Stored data
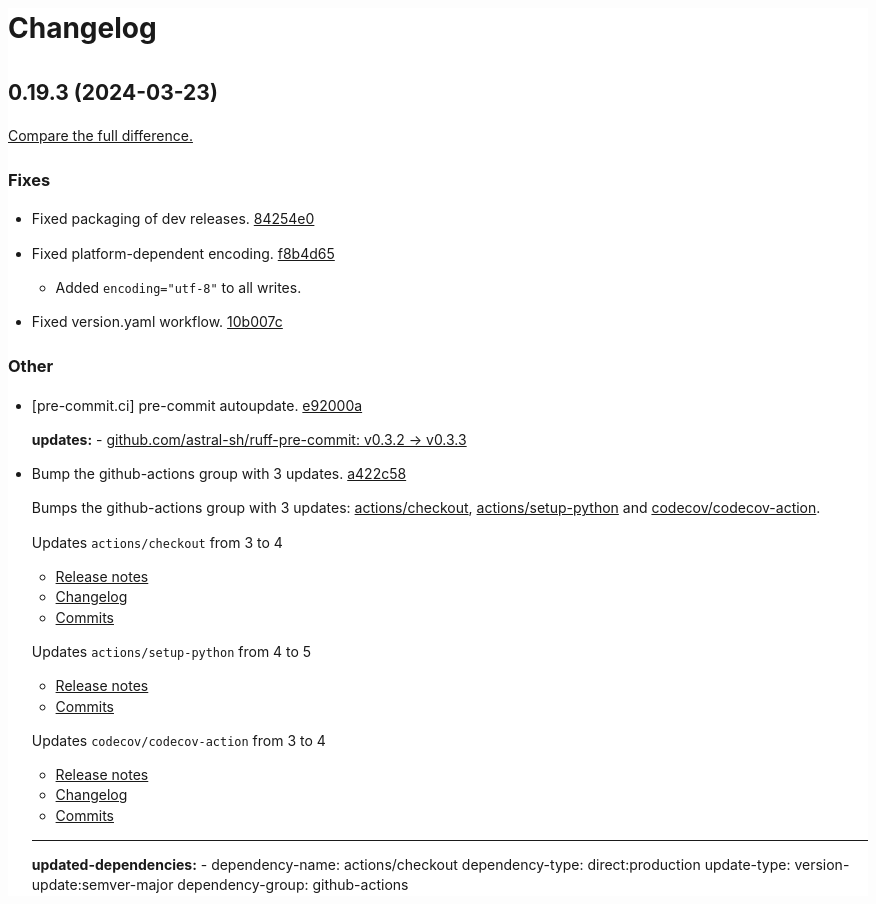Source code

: # Changelog

## 0.19.3 (2024-03-23)
[Compare the full difference.](https://github.com/callowayproject/bump-my-version/compare/0.19.2...0.19.3)

### Fixes

- Fixed packaging of dev releases. [84254e0](https://github.com/callowayproject/bump-my-version/commit/84254e0535f553a17a78ca879c7e73c1c2aa0db8)
    
- Fixed platform-dependent encoding. [f8b4d65](https://github.com/callowayproject/bump-my-version/commit/f8b4d65fbc10e9e758114546de3d9c490bbdcb82)
    
  - Added `encoding="utf-8"` to all writes.
- Fixed version.yaml workflow. [10b007c](https://github.com/callowayproject/bump-my-version/commit/10b007c9434a2fed293a6867310f962f3f22a79b)
    
### Other

- [pre-commit.ci] pre-commit autoupdate. [e92000a](https://github.com/callowayproject/bump-my-version/commit/e92000abea994fbf3db7997c00cacb1da6082236)
    
  **updates:** - [github.com/astral-sh/ruff-pre-commit: v0.3.2 → v0.3.3](https://github.com/astral-sh/ruff-pre-commit/compare/v0.3.2...v0.3.3)

- Bump the github-actions group with 3 updates. [a422c58](https://github.com/callowayproject/bump-my-version/commit/a422c588f40723ac0f441883bbeca29c0f6e406b)
    
  Bumps the github-actions group with 3 updates: [actions/checkout](https://github.com/actions/checkout), [actions/setup-python](https://github.com/actions/setup-python) and [codecov/codecov-action](https://github.com/codecov/codecov-action).


  Updates `actions/checkout` from 3 to 4
  - [Release notes](https://github.com/actions/checkout/releases)
  - [Changelog](https://github.com/actions/checkout/blob/main/CHANGELOG.md)
  - [Commits](https://github.com/actions/checkout/compare/v3...v4)

  Updates `actions/setup-python` from 4 to 5
  - [Release notes](https://github.com/actions/setup-python/releases)
  - [Commits](https://github.com/actions/setup-python/compare/v4...v5)

  Updates `codecov/codecov-action` from 3 to 4
  - [Release notes](https://github.com/codecov/codecov-action/releases)
  - [Changelog](https://github.com/codecov/codecov-action/blob/main/CHANGELOG.md)
  - [Commits](https://github.com/codecov/codecov-action/compare/v3...v4)

  ---
  **updated-dependencies:** - dependency-name: actions/checkout
dependency-type: direct:production
update-type: version-update:semver-major
dependency-group: github-actions
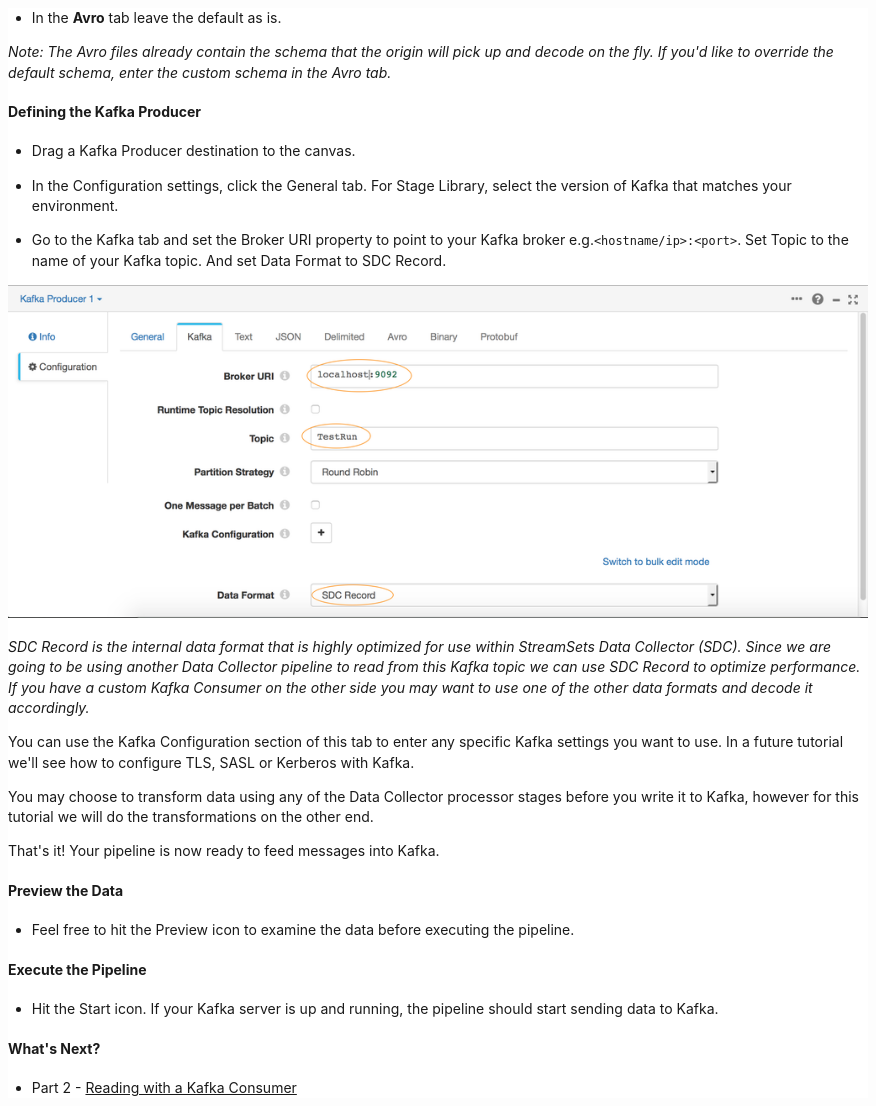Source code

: * In the **Avro** tab leave the default as is.

*Note: The Avro files already contain the schema that the origin will pick up and decode on the fly. If you'd like to override the default schema, enter the custom schema in the Avro tab.*

#### Defining the Kafka Producer
* Drag a Kafka Producer destination to the canvas.

* In the Configuration settings, click the General tab. For Stage Library, select the version of Kafka that matches your environment.

* Go to the Kafka tab and set the Broker URI property to point to your Kafka broker e.g.`<hostname/ip>:<port>`. Set Topic to the name of your Kafka topic. And set Data Format to SDC Record.
<img style="width:100%;" src="img/kafka_producer_config.png">

*SDC Record is the internal data format that is highly optimized for use within StreamSets Data Collector (SDC). Since we are going to be using another Data Collector pipeline to read from this Kafka topic we can use SDC Record to optimize performance. If you have a custom Kafka Consumer on the other side you may want to use one of the other data formats and decode it accordingly.*

You can use the Kafka Configuration section of this tab to enter any specific Kafka settings you want to use. In a future tutorial we'll see how to configure TLS, SASL or Kerberos with Kafka.

You may choose to transform data using any of the Data Collector processor stages before you write it to Kafka, however for this tutorial we will do the transformations on the other end.

That's it! Your pipeline is now ready to feed messages into Kafka.

#### Preview the Data
* Feel free to hit the Preview icon to examine the data before executing the pipeline.

#### Execute the Pipeline
* Hit the Start icon. If your Kafka server is up and running, the pipeline should start sending data to Kafka.

#### What's Next?
* Part 2 - [Reading with a Kafka Consumer](kafkaconsumer_to_multipledestinations.md)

§ **REQUEST**
Please write out the lines that run from the one with "data to Kafka." to the end of the records, both included, exactly as they appear.

§ **RESULT**
* Hit the Start icon. If your Kafka server is up and running, the pipeline should start sending data to Kafka.

#### What's Next?
* Part 2 - [Reading with a Kafka Consumer](kafkaconsumer_to_multipledestinations.md)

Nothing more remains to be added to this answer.